At this point, I imagine a conservative reader turning his eyes to the sky and, with an expression of pity toward me, saying: “What an absurd statement!” Well, I just made explicit what Francis says implicitly when he invites his reader to welcome different types of Taoism and Buddhism, not excluding their Tantric practices.

In fact, dealing with the acceptation of pleasure, including the sexual, he states: “In this sense, we can welcome the proposals of some Eastern masters who urge us to expand our conscientiousness so that we do not remain imprisoned in a very limited experience that can close perspectives to us. Such an expansion of our conscientiousness is not a denial or destruction of our desire, but its dilatation and perfection.” (§ 149)

The exaggeration of love's role is destroying marriage

3. When the first end of marriage was procreation and the second was mutual support of the spouses, referring mainly to the remedy for concupiscence, papal encyclicals dealt very little with the conjugal act. They stressed charity, which should exist in marriage between spouses and toward the children, with an extraordinary balance, entering neither details nor excesses.

Catholic annulments

The number of Catholic marriages dropped drastically & the annulments skyrocketed after Vatican II put love as the first end of marriage; stats here

The fruit of this wise policy was almost two millennia of exemplarily stable Catholic marriages.

But, since Vatican II inverted the ends of marriage, it required as a consequence the exaggeration of the role of love. This hypertrophied love brought as a corollary an overstressed eroticism. So, instead of that pure language we had, for example, in Casti connubi by Pius XI, we are receiving the para-pornographic and syrup-soaked sentimentalism of the conciliar Popes’ teachings.

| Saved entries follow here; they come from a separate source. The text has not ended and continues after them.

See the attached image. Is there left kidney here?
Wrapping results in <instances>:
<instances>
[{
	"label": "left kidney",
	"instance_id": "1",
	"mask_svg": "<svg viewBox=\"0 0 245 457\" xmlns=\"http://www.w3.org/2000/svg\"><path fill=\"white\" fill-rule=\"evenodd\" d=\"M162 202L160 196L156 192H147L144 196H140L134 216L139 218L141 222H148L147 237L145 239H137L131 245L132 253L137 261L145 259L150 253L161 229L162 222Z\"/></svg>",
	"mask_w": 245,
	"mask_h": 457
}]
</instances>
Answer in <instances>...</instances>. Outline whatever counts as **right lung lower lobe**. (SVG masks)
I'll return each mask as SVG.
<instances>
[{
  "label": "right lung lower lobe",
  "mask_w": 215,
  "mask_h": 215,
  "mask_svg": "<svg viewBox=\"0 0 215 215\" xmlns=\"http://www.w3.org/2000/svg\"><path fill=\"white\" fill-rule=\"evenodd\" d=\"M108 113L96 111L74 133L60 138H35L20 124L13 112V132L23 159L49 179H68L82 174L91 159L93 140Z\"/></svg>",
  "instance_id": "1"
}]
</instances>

The fruit of this inversion is that never in history has Catholic marriage been more unstable than in this post-conciliar phase. The result speaks for itself of the failure of this exaggeration of love. Amoris laetitia is its apogee: a sticky swamp of poisonous syrup. After reading it I felt the need to find intellectual/spiritual sanitization.

Incurring his own condemnation

4. Another point that catches attention is that, along chapter 4, Francis tries to explain to the reader many Greek expressions from the 1st Epistle to the Corinthians in which St. Paul dealt with charity. So, Bergoglio gives the original Greek, translates it and, then, comments on it, doing this for each expression.

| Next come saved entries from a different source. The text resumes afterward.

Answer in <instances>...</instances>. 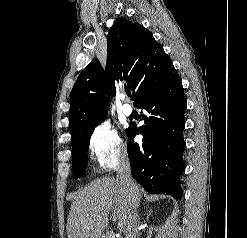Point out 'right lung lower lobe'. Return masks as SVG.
I'll use <instances>...</instances> for the list:
<instances>
[{"mask_svg":"<svg viewBox=\"0 0 247 238\" xmlns=\"http://www.w3.org/2000/svg\"><path fill=\"white\" fill-rule=\"evenodd\" d=\"M134 105L145 110L142 115L145 122L139 128L130 124L126 129L131 174L149 193H166L179 199L182 196L179 177L185 169L182 132L186 100L174 66ZM136 134L143 135L142 144L134 142Z\"/></svg>","mask_w":247,"mask_h":238,"instance_id":"98d812e1","label":"right lung lower lobe"}]
</instances>
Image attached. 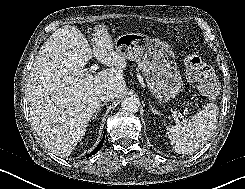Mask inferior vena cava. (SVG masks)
<instances>
[{
    "label": "inferior vena cava",
    "instance_id": "obj_1",
    "mask_svg": "<svg viewBox=\"0 0 245 189\" xmlns=\"http://www.w3.org/2000/svg\"><path fill=\"white\" fill-rule=\"evenodd\" d=\"M114 98H115L114 92L109 89L103 90L99 95V99L103 102H109Z\"/></svg>",
    "mask_w": 245,
    "mask_h": 189
}]
</instances>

Francis wisely explains the subtleties of the Greek original text written by St. Paul...

Now, as far as I could verify in his biography, Francis knows only the most elementary Greek taught in seminary courses during the Council. I would be agreeably surprised if he could carry on a conversation in Greek or read without embarrassment the Greek Fathers. I am not even sure whether he is fluent in Latin, which is the official language of the Church. So, if I am not wrong, why this theatrical pretense that he knows Greek well enough to establish himself as a judicious and scholarly exegete who can explain to the entire world the deepest meanings of St. Paul’s original text? It seems to me this is just another of his bluffs, manifesting his keen vanity to shine momentarily before many persons who do not have the habit of analyzing what they read.

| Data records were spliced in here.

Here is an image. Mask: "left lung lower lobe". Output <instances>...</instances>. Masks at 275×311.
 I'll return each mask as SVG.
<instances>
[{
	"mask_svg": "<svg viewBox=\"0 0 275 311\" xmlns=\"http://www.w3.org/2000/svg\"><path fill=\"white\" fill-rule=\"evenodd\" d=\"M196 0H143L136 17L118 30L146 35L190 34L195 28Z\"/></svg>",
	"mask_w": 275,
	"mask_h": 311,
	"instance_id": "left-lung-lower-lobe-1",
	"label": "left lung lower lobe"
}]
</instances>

Notwithstanding, in the same chapter he states: “The next word – physioutai – is very simple, indicating that love is not arrogant. Literally, it means that we do not ‘magnify’ ourselves before others and also points to something very subtle. This is not only an obsession to show off our own qualities, but also makes us lose the sense of reality. We consider ourselves more important than we are, because we believe we are more ‘spiritual’ or ‘wiser.’” (§ 97)

Does this not apply to Francis himself when he pretends to know and teach Greek?


  1. The texts quoted in this article are my translation to English from the Italian original; I did not check it with any other English translation.